These pics may not seem to anyone else to be adoption-related.
But to me they are intricately woven together with adoption.
My entire life, experience, being, emotions, connections, and decisions are all intricately, life-long, and personally tied to adoption ~ my own.
When first hearing these devastating words back as a young, naive college-graduate, from my newly-found Grandmother Carolyn:
"But Norma didn't have a girl, she had a boy," followed by "I'm so sorry ~ she passed away."
I never realized how they would dramatically affect me, as my reunion unfolded over the next minutes, months and years.
Although inside I felt numb, overwhelming grief came gushing out as I found myself almost doubled-over in uncontrollable sobs. Part of me undoubtedly died with that phone call. My Mother had been searching for me too, when she died of breast cancer at the age of 32. None of the "adoption registries" worked because she wasn't "allowed" to see me and was told I was a boy.
It has taken years of working through disenfranchised grief, while trying to go about everyday life, work & marriage, pursuing connections with my reunited family and incorporating these in my own identity; while also helping my Mom (adoptive) overcome the same disease that took Norma's life ~ to finally accept that vulnerable part of me, and lovingly coax her out of fearful hiding. To trust God enough to teach me (my name means "teachable") how to risk living, even when it brings unspeakable fear of loss.
Think about it. For adoptees, to love means to lose. We lost ourselves as connected with our very mothers. Words can't express how thankful I am for God's mercy in holding me through this journey and the connections I have finally found. With myself and my entire family. I truly could not embrace myself or my family until He led me on this roller-coaster ride of a journey.
Most of all, I'm thankful for my son. My only blood-relative I have the privilege of enjoying natural family-life with. With all these delayed developmental tasks to accomplish, I regrettably waited in paralyzing fear to have a child, until my 14th year of marriage. I am thankful for hearing Alison Larkin (another adoptee) as she eloquently and emotionally described her own battle to motherhood; leaving that conference in tears, realizing I was surely not alone in this journey. Thank you, Jesus, that it is never too late for miracles.
I gave birth to Andrew three months early. Leaving him alone in that NICU every night was like yet another slow death for me, triggering grief of my own relinquishment, along with overwhelming mother-guilt, knowing instinctively how shattering this was to my baby.
*The hospital (interestingly enough, he was born in the same hospital as my own birth) has yet to release the medical records (in spite of countless requests from my OB) that may give vital answers as to why my mother had to give birth to me by c-section and could have aided my own doctors in making decisions during my prenatal care.
I would literally have to peel myself from bed each morning by devouring Words of hope from my Bible; somehow finding the strength to rush back his side, where I found the most peace.

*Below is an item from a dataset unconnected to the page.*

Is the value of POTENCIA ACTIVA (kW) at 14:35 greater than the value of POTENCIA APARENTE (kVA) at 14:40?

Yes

Holding him was like a healing balm for both of us. Still is.
His little 1.4 pound spirit fought valiantly through heart surgery and numerous blood transfusions. I'll never forget his first Valentine's day, turning one-month old and coming down with a severe staph infection; looking into those tiny, intense eyes and declaring "Live Andrew!" as the doctors and nurses hurriedly worked to help him breathe.
Then watching him endure weeks and weeks of strong antibiotics daily pumped into his tiny veins (he was the first baby at Hillcrest to receive Zyvox, a brand new antibiotic at that time; I often wish the doctors had not insisted on giving him this particular one since it wasn't even started until the day his blood culture finally came back clear). It produced a severe drug-induced jaundice which lasted far longer than what the infection caused alone. By the end of his hospitalization I was a complete wreck emotionally, so wanting to rescue him and run. The only sanity I got was from continually journaling and speaking healing scriptures at his beside, which brought hope.
"He forgives all our sins and heals ALL our diseases, He redeems our life from destruction and crowns us with loving kindness and tender mercies." Ps. 103
It is images like these that will be forever imprinted in my heart and mind. And the amazing, life-giving grace of God that brought us through and is still bringing us through.
What a difference a year makes! And learning to hold on through the darkest journeys of life, because joy truly does come in the morning.